◆ Task instructions ◆
Below are the entries; give again exactly the lines from the one mentioning "The Deputy Speaker: Please be seated." through the one mentioning "[Mr. Tannas in the chair]", inclusive.

[Collected data]
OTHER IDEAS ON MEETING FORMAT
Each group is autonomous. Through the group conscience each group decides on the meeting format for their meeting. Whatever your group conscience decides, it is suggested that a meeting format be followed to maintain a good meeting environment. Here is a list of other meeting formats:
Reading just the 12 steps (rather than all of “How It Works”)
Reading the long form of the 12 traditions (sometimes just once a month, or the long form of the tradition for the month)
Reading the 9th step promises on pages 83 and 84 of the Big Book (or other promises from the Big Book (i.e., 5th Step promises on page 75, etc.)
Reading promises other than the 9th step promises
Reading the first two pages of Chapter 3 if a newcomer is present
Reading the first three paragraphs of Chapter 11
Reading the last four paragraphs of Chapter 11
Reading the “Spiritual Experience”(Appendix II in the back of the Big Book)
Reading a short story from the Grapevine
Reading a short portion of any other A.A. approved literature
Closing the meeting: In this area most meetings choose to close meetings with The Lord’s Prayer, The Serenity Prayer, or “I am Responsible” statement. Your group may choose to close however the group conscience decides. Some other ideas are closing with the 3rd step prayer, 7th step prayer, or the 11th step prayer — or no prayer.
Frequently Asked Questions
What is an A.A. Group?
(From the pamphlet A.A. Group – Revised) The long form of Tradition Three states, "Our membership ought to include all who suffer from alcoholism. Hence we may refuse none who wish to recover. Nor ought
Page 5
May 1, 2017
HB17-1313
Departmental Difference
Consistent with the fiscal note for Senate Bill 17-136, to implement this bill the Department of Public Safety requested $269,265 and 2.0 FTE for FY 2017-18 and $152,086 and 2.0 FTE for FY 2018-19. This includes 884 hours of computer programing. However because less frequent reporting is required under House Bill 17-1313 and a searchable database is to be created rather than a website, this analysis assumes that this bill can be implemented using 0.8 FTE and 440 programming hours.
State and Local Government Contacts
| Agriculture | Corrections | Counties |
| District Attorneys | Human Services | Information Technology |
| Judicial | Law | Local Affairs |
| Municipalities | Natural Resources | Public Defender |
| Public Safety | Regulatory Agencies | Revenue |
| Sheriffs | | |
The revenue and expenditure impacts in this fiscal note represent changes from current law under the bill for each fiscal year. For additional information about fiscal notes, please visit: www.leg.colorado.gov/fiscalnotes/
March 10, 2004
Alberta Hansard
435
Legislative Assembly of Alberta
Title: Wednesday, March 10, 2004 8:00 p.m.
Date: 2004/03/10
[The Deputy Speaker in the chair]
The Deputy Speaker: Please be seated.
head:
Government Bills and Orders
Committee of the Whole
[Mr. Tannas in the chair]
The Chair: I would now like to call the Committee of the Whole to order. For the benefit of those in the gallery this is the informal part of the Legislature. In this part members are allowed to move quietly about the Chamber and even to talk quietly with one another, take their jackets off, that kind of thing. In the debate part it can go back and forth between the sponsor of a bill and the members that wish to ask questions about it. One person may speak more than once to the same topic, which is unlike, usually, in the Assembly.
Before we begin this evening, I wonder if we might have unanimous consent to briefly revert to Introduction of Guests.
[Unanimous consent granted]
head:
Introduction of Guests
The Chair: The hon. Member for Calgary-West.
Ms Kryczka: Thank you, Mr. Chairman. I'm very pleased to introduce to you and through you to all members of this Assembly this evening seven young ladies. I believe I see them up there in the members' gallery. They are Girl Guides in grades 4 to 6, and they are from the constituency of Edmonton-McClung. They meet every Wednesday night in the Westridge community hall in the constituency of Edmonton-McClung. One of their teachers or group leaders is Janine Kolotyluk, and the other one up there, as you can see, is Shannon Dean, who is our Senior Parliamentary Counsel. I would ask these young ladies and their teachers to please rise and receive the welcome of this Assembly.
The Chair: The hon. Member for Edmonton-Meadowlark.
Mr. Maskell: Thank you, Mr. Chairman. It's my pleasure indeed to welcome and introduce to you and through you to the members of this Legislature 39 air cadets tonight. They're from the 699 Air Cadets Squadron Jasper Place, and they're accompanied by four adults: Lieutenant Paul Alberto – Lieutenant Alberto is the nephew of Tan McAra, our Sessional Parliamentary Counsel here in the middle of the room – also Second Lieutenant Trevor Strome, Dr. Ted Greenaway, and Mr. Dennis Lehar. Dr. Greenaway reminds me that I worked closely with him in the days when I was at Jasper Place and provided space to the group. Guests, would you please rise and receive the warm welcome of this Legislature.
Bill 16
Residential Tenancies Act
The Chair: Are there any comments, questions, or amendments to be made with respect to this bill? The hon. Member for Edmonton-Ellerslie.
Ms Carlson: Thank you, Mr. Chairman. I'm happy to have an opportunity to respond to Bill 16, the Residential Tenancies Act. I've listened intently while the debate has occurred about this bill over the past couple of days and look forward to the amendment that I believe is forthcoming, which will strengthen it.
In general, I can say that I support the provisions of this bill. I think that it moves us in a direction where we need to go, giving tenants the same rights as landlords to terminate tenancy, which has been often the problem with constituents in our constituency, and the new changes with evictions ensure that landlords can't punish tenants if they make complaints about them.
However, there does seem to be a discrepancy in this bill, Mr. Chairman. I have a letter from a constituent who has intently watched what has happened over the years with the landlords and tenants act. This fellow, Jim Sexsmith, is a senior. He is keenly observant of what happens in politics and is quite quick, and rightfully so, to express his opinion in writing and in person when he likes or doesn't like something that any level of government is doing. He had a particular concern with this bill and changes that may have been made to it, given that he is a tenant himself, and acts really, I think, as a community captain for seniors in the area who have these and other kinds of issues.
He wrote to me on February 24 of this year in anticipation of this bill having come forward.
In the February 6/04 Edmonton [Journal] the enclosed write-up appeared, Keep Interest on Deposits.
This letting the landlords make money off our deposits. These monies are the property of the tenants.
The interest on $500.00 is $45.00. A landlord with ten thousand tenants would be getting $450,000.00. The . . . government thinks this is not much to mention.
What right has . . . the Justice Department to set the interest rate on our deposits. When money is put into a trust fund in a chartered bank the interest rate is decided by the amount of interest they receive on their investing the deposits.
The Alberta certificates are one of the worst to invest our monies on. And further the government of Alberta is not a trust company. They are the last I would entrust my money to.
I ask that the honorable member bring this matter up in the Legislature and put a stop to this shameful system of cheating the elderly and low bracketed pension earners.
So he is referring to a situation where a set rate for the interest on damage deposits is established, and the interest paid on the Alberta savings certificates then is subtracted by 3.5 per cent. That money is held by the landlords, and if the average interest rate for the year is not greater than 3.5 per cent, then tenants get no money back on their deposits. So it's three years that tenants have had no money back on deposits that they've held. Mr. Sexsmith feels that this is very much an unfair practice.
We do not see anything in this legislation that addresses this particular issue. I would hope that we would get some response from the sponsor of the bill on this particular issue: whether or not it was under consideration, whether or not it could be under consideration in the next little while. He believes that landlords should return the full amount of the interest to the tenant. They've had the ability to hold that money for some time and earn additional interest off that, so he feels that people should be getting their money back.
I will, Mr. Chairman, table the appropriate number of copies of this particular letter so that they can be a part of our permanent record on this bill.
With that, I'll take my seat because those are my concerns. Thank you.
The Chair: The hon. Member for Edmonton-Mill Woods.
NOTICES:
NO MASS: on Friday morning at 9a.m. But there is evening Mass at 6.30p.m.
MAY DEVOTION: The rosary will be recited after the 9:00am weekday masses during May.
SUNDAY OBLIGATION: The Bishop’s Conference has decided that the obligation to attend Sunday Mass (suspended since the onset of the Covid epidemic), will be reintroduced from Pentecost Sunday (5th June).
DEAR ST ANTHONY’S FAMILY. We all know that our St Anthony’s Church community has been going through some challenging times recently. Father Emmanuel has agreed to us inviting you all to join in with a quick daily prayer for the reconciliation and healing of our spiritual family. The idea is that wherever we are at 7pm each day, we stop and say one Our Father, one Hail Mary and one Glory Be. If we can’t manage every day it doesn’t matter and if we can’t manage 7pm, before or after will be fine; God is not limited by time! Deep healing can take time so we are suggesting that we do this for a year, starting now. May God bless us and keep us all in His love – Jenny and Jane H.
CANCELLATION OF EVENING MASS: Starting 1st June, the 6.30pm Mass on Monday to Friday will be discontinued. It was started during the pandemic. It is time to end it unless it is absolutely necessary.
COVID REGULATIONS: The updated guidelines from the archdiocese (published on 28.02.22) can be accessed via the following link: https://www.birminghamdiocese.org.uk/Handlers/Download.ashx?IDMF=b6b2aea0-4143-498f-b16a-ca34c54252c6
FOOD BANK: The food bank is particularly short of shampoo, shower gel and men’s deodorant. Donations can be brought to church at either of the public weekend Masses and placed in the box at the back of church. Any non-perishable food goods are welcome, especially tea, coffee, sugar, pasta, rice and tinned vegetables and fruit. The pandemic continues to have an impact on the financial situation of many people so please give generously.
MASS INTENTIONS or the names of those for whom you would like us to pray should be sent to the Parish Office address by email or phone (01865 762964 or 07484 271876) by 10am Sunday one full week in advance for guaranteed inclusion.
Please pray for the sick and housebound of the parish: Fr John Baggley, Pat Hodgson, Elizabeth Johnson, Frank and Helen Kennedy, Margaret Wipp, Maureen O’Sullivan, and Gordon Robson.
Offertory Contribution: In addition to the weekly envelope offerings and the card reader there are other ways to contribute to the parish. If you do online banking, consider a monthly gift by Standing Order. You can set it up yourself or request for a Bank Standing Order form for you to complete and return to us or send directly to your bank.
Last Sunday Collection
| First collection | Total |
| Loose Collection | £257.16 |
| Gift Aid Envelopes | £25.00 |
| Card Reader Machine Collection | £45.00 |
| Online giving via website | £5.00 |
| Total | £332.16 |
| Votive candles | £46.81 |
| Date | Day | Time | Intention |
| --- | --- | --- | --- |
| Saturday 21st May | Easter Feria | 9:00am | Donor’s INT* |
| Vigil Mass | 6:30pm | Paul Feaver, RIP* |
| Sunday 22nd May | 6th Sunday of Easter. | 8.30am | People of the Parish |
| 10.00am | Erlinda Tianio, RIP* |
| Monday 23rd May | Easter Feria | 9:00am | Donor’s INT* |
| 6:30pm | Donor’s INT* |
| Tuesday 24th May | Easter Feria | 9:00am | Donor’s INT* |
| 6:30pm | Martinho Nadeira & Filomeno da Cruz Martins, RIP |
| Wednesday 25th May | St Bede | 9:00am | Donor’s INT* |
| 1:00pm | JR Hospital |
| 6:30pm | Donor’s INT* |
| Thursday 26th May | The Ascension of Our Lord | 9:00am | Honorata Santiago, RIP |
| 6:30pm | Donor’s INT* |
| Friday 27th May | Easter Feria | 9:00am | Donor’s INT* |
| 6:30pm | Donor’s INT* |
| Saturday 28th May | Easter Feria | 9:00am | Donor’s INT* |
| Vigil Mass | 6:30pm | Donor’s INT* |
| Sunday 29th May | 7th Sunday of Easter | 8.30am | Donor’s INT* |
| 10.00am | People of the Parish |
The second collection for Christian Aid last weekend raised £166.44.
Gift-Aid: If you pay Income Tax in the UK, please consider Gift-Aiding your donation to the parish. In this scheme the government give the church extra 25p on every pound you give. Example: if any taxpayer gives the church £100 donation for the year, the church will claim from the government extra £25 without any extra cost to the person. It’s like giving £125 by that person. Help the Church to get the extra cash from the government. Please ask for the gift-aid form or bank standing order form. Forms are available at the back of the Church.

◆ Solution to this task ◆
The Deputy Speaker: Please be seated.
head:
Government Bills and Orders
Committee of the Whole
[Mr. Tannas in the chair]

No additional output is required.